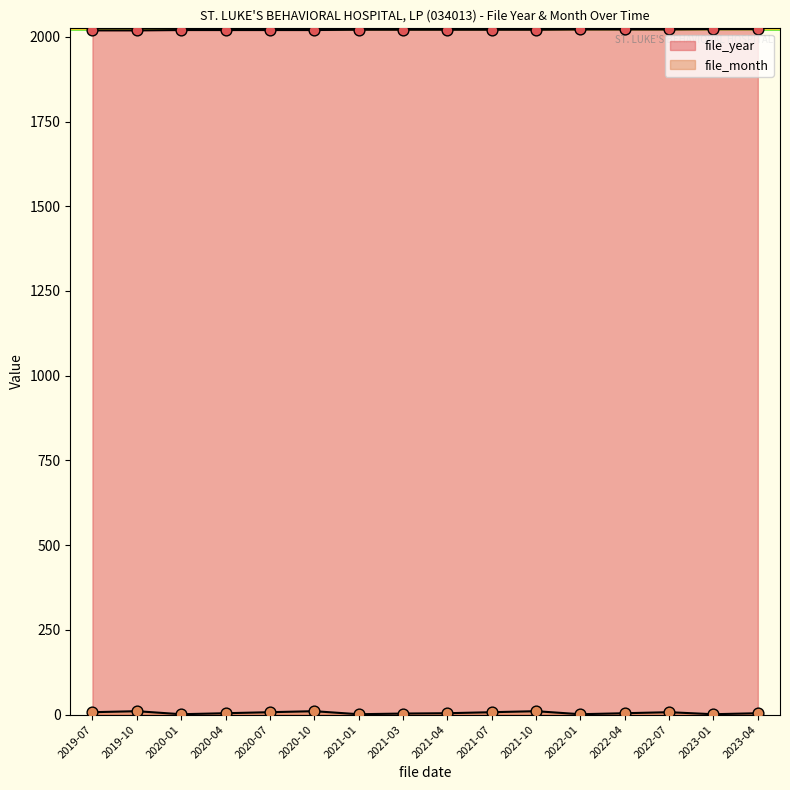

Which series has the largest Y range (max minus min)?

file_month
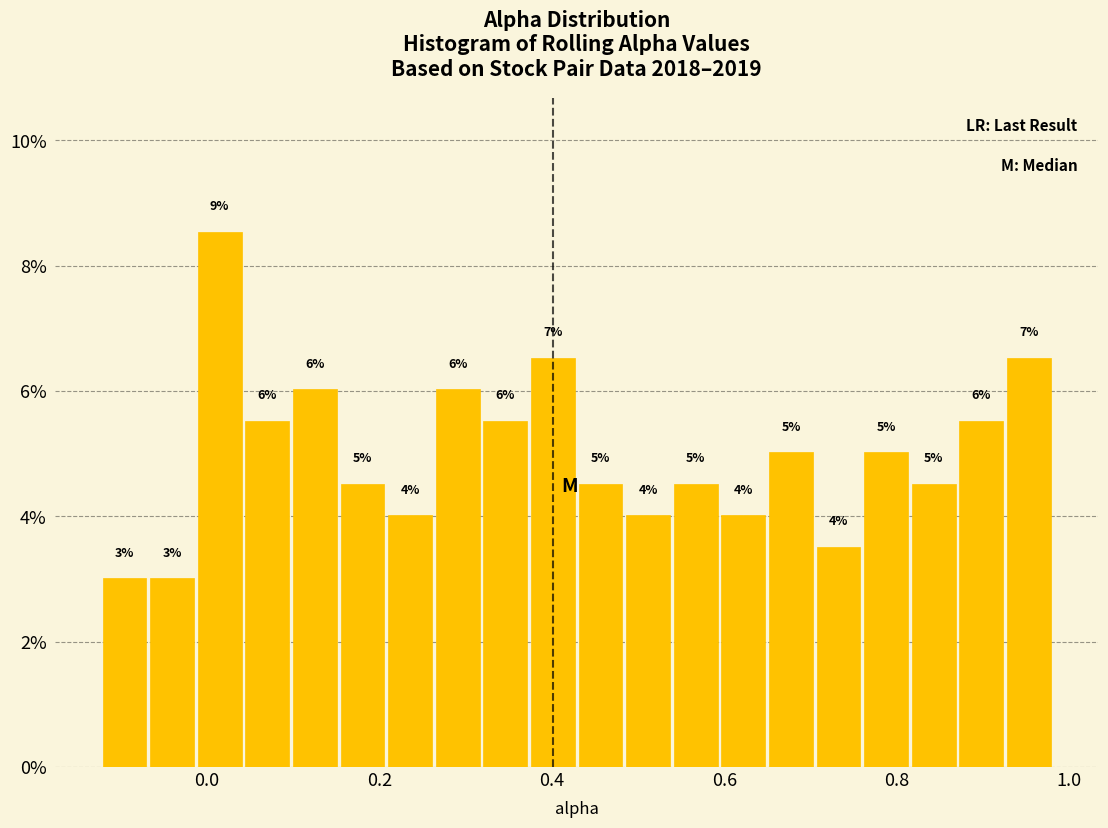

Around what value on the x-axis is the tallest bar? Give the approximate position of its centre, as read against the axis.

0.02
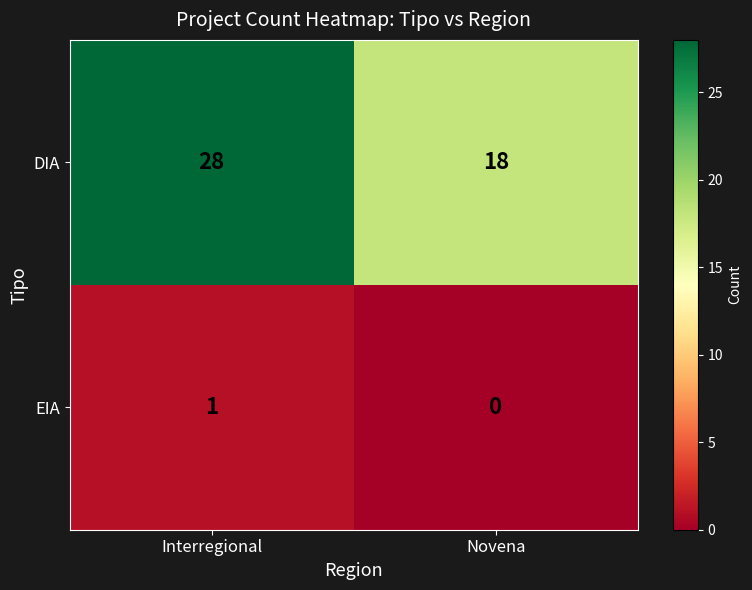

Reading left to right, what are all the values shown in this chart?

DIA: Interregional=28	Novena=18
EIA: Interregional=1	Novena=0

### What the task requires
Rewrite the material above as a numbered list, one line per item, with the blank lines and the pictures left out.

### The answer
1. Which series has the largest Y range (max minus min)?
2. file_month
3. Around what value on the x-axis is the tallest bar? Give the approximate position of its centre, as read against the axis.
4. 0.02
5. Reading left to right, what are all the values shown in this chart?
6. DIA: Interregional=28	Novena=18
7. EIA: Interregional=1	Novena=0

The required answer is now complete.